Finn Runyon Jr. is an eighteen-year-old musician and recent high school graduate. Like many that came before him he has aspirations of becoming a musician full time. In fact he is moving to Portland, Oregon to pursue his dreams.
Being almost twice as old as Runyon I can remember myself, and many others at eighteen- years old, having the same determination. I would go on tour, release albums and would even witness my peers have some success in the local scene in Chicago. At the end of the day none of the people I knew slipped through the cracks and became a household name but those were different times.
With the advent of the Internet we not only have a lot more of everything but have also created an environment where niche artists (besides ultra stars like Justin Beiber and Taylor Swift) are the ones who are surviving. Whether it’s a vine star or a guy who is playing glitch infused dubstep, it’s these types of one-off artists who are starting to make an impact, get noticed and pull in enough cash to keep at it.
This brings me to Runyon’s first release The Kid EP. The songs are decently written; he sings in a standard, soft-spoken singer/songwriter type way and all things considered makes pop music. It’s obvious the young artist has some talent but also lands straight smack dab in the middle of a market that has only become more oversaturated since recording equipment has become affordable and the sound quality has gotten better.

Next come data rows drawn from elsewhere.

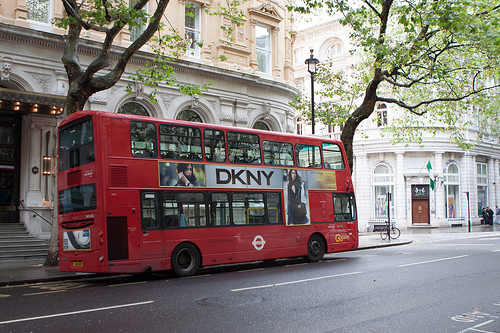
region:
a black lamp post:
[304, 53, 322, 129]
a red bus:
[58, 105, 368, 272]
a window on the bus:
[131, 189, 289, 228]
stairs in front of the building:
[5, 200, 53, 282]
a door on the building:
[413, 182, 428, 224]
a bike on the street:
[376, 219, 406, 240]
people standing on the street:
[479, 208, 496, 225]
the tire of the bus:
[306, 233, 330, 258]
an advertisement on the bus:
[154, 158, 341, 190]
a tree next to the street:
[333, 4, 495, 161]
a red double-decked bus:
[47, 112, 363, 281]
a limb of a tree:
[62, 22, 81, 76]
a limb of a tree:
[82, 34, 113, 73]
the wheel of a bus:
[170, 239, 200, 276]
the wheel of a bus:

The first track “Nordic Seas” contains tinges of an artist like Jack Johnson. Much like Johnson the music is relaxing and tranquil yet has a bit of a bounce. Runyon strums an acoustic guitar and sings while an organ, drums, bass and another guitar provide additional layers.
“She” has a similar vibe and certainly has mainstream viability. Runyon delivers a strong vocal performance, as the song gets more intense as it progresses. The third song is a cover of The Doors song “People Are Strange.” Perhaps if this song was done in a similar style to the first two songs it would work better but it wasn’t. Runyon even says it's done in a “punk rock” style. To be blunt the song sounded out of place with the other three songs. The closer “Perfect Two” makes more sense with the first two tracks.
As of right now Runyon doesn't have that distinct of a sound but luckily for him he's not my age. He’s eighteen and at that age the majority have just started to discover their “sound”.